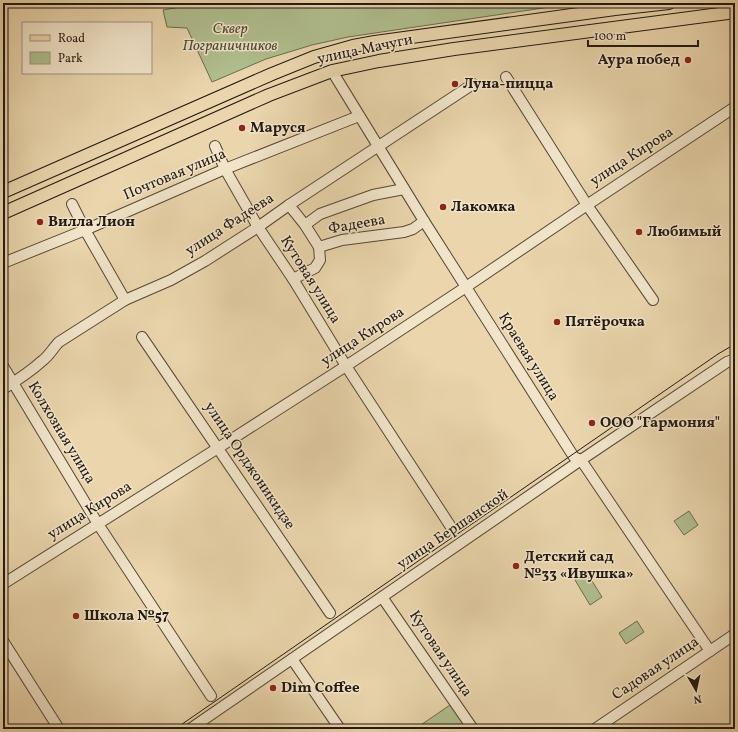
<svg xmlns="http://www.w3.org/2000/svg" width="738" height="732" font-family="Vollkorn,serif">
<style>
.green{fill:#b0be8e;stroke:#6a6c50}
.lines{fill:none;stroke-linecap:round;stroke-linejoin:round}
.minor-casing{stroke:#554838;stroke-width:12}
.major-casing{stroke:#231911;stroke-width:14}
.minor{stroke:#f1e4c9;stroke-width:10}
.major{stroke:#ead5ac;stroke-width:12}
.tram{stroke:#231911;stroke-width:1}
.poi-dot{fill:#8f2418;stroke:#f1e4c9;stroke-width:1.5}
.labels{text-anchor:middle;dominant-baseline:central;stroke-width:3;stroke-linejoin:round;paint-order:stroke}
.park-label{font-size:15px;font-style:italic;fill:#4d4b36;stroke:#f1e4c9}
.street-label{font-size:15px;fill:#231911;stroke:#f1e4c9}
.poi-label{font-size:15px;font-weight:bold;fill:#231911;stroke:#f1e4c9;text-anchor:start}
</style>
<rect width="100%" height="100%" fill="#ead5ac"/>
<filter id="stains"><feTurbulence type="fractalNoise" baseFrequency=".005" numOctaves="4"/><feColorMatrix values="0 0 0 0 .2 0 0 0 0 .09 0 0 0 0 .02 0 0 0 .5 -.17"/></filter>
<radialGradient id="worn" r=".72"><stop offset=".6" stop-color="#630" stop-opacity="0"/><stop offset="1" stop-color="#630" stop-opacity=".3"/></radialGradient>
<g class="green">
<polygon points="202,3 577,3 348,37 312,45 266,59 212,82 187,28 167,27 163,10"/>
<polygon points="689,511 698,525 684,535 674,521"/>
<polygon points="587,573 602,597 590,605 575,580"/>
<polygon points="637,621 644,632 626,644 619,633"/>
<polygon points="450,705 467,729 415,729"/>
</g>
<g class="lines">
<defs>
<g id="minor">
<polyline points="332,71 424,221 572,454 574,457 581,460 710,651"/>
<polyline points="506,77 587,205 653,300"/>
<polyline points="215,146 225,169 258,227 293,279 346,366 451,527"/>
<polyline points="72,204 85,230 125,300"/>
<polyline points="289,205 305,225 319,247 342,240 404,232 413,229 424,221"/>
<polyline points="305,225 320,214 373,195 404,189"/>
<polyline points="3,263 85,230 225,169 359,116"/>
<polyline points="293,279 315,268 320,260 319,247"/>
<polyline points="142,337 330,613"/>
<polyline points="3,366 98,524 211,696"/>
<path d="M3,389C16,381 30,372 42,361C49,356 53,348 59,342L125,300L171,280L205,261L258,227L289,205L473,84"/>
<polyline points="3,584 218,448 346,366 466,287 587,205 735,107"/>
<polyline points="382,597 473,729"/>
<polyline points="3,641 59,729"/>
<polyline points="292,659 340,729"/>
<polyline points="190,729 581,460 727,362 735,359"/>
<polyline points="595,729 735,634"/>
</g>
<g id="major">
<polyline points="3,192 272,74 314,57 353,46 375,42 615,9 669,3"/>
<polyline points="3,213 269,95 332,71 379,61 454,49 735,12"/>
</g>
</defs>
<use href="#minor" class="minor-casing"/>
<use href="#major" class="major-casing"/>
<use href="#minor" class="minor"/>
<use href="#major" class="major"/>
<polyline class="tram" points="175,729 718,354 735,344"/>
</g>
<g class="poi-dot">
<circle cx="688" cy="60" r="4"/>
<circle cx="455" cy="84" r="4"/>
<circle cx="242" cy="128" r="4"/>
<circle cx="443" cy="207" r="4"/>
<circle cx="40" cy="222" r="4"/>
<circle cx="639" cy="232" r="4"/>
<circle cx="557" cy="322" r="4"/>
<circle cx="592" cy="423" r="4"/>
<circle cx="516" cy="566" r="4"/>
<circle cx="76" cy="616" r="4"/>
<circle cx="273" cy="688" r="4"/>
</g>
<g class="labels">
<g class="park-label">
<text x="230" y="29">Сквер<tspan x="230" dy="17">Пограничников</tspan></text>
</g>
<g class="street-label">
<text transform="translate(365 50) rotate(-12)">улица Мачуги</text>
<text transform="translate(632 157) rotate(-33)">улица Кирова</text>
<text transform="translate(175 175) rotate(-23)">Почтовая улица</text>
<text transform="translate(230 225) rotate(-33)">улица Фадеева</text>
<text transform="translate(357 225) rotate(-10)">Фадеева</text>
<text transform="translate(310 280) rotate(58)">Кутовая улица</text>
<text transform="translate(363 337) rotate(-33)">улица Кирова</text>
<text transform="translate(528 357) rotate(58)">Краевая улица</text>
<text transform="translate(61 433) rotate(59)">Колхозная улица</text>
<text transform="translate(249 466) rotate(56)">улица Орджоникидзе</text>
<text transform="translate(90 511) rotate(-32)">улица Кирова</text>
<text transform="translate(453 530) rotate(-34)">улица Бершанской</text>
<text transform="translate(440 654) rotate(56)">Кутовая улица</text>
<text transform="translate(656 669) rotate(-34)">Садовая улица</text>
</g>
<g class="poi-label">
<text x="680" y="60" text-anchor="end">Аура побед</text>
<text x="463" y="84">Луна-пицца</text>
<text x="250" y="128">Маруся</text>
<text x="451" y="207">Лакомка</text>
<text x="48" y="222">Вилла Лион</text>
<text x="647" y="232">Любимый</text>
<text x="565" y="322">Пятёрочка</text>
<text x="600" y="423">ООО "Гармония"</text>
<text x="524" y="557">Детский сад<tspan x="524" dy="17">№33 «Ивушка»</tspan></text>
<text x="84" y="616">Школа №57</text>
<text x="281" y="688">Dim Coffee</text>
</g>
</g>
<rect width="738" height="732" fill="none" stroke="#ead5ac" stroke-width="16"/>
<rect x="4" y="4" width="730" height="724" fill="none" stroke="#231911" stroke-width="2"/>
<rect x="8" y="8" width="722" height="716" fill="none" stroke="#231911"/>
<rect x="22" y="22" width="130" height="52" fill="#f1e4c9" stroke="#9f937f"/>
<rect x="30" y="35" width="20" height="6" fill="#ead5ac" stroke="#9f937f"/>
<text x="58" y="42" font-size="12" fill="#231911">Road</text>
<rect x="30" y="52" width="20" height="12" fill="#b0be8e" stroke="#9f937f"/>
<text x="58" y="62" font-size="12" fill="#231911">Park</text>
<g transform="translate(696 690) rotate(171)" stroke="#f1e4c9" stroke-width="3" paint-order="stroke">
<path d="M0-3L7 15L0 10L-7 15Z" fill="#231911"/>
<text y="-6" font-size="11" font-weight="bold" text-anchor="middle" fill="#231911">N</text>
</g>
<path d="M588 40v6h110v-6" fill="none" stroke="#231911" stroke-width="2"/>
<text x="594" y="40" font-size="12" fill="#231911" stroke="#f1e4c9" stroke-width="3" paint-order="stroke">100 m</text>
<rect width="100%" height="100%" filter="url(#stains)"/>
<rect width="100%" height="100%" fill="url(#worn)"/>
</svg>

════

What you give back must match the material above exactly, minus its pictures.

<svg xmlns="http://www.w3.org/2000/svg" width="738" height="732" font-family="Vollkorn,serif">
<style>
.green{fill:#b0be8e;stroke:#6a6c50}
.lines{fill:none;stroke-linecap:round;stroke-linejoin:round}
.minor-casing{stroke:#554838;stroke-width:12}
.major-casing{stroke:#231911;stroke-width:14}
.minor{stroke:#f1e4c9;stroke-width:10}
.major{stroke:#ead5ac;stroke-width:12}
.tram{stroke:#231911;stroke-width:1}
.poi-dot{fill:#8f2418;stroke:#f1e4c9;stroke-width:1.5}
.labels{text-anchor:middle;dominant-baseline:central;stroke-width:3;stroke-linejoin:round;paint-order:stroke}
.park-label{font-size:15px;font-style:italic;fill:#4d4b36;stroke:#f1e4c9}
.street-label{font-size:15px;fill:#231911;stroke:#f1e4c9}
.poi-label{font-size:15px;font-weight:bold;fill:#231911;stroke:#f1e4c9;text-anchor:start}
</style>
<rect width="100%" height="100%" fill="#ead5ac"/>
<filter id="stains"><feTurbulence type="fractalNoise" baseFrequency=".005" numOctaves="4"/><feColorMatrix values="0 0 0 0 .2 0 0 0 0 .09 0 0 0 0 .02 0 0 0 .5 -.17"/></filter>
<radialGradient id="worn" r=".72"><stop offset=".6" stop-color="#630" stop-opacity="0"/><stop offset="1" stop-color="#630" stop-opacity=".3"/></radialGradient>
<g class="green">
<polygon points="202,3 577,3 348,37 312,45 266,59 212,82 187,28 167,27 163,10"/>
<polygon points="689,511 698,525 684,535 674,521"/>
<polygon points="587,573 602,597 590,605 575,580"/>
<polygon points="637,621 644,632 626,644 619,633"/>
<polygon points="450,705 467,729 415,729"/>
</g>
<g class="lines">
<defs>
<g id="minor">
<polyline points="332,71 424,221 572,454 574,457 581,460 710,651"/>
<polyline points="506,77 587,205 653,300"/>
<polyline points="215,146 225,169 258,227 293,279 346,366 451,527"/>
<polyline points="72,204 85,230 125,300"/>
<polyline points="289,205 305,225 319,247 342,240 404,232 413,229 424,221"/>
<polyline points="305,225 320,214 373,195 404,189"/>
<polyline points="3,263 85,230 225,169 359,116"/>
<polyline points="293,279 315,268 320,260 319,247"/>
<polyline points="142,337 330,613"/>
<polyline points="3,366 98,524 211,696"/>
<path d="M3,389C16,381 30,372 42,361C49,356 53,348 59,342L125,300L171,280L205,261L258,227L289,205L473,84"/>
<polyline points="3,584 218,448 346,366 466,287 587,205 735,107"/>
<polyline points="382,597 473,729"/>
<polyline points="3,641 59,729"/>
<polyline points="292,659 340,729"/>
<polyline points="190,729 581,460 727,362 735,359"/>
<polyline points="595,729 735,634"/>
</g>
<g id="major">
<polyline points="3,192 272,74 314,57 353,46 375,42 615,9 669,3"/>
<polyline points="3,213 269,95 332,71 379,61 454,49 735,12"/>
</g>
</defs>
<use href="#minor" class="minor-casing"/>
<use href="#major" class="major-casing"/>
<use href="#minor" class="minor"/>
<use href="#major" class="major"/>
<polyline class="tram" points="175,729 718,354 735,344"/>
</g>
<g class="poi-dot">
<circle cx="688" cy="60" r="4"/>
<circle cx="455" cy="84" r="4"/>
<circle cx="242" cy="128" r="4"/>
<circle cx="443" cy="207" r="4"/>
<circle cx="40" cy="222" r="4"/>
<circle cx="639" cy="232" r="4"/>
<circle cx="557" cy="322" r="4"/>
<circle cx="592" cy="423" r="4"/>
<circle cx="516" cy="566" r="4"/>
<circle cx="76" cy="616" r="4"/>
<circle cx="273" cy="688" r="4"/>
</g>
<g class="labels">
<g class="park-label">
<text x="230" y="29">Сквер<tspan x="230" dy="17">Пограничников</tspan></text>
</g>
<g class="street-label">
<text transform="translate(365 50) rotate(-12)">улица Мачуги</text>
<text transform="translate(632 157) rotate(-33)">улица Кирова</text>
<text transform="translate(175 175) rotate(-23)">Почтовая улица</text>
<text transform="translate(230 225) rotate(-33)">улица Фадеева</text>
<text transform="translate(357 225) rotate(-10)">Фадеева</text>
<text transform="translate(310 280) rotate(58)">Кутовая улица</text>
<text transform="translate(363 337) rotate(-33)">улица Кирова</text>
<text transform="translate(528 357) rotate(58)">Краевая улица</text>
<text transform="translate(61 433) rotate(59)">Колхозная улица</text>
<text transform="translate(249 466) rotate(56)">улица Орджоникидзе</text>
<text transform="translate(90 511) rotate(-32)">улица Кирова</text>
<text transform="translate(453 530) rotate(-34)">улица Бершанской</text>
<text transform="translate(440 654) rotate(56)">Кутовая улица</text>
<text transform="translate(656 669) rotate(-34)">Садовая улица</text>
</g>
<g class="poi-label">
<text x="680" y="60" text-anchor="end">Аура побед</text>
<text x="463" y="84">Луна-пицца</text>
<text x="250" y="128">Маруся</text>
<text x="451" y="207">Лакомка</text>
<text x="48" y="222">Вилла Лион</text>
<text x="647" y="232">Любимый</text>
<text x="565" y="322">Пятёрочка</text>
<text x="600" y="423">ООО "Гармония"</text>
<text x="524" y="557">Детский сад<tspan x="524" dy="17">№33 «Ивушка»</tspan></text>
<text x="84" y="616">Школа №57</text>
<text x="281" y="688">Dim Coffee</text>
</g>
</g>
<rect width="738" height="732" fill="none" stroke="#ead5ac" stroke-width="16"/>
<rect x="4" y="4" width="730" height="724" fill="none" stroke="#231911" stroke-width="2"/>
<rect x="8" y="8" width="722" height="716" fill="none" stroke="#231911"/>
<rect x="22" y="22" width="130" height="52" fill="#f1e4c9" stroke="#9f937f"/>
<rect x="30" y="35" width="20" height="6" fill="#ead5ac" stroke="#9f937f"/>
<text x="58" y="42" font-size="12" fill="#231911">Road</text>
<rect x="30" y="52" width="20" height="12" fill="#b0be8e" stroke="#9f937f"/>
<text x="58" y="62" font-size="12" fill="#231911">Park</text>
<g transform="translate(696 690) rotate(171)" stroke="#f1e4c9" stroke-width="3" paint-order="stroke">
<path d="M0-3L7 15L0 10L-7 15Z" fill="#231911"/>
<text y="-6" font-size="11" font-weight="bold" text-anchor="middle" fill="#231911">N</text>
</g>
<path d="M588 40v6h110v-6" fill="none" stroke="#231911" stroke-width="2"/>
<text x="594" y="40" font-size="12" fill="#231911" stroke="#f1e4c9" stroke-width="3" paint-order="stroke">100 m</text>
<rect width="100%" height="100%" filter="url(#stains)"/>
<rect width="100%" height="100%" fill="url(#worn)"/>
</svg>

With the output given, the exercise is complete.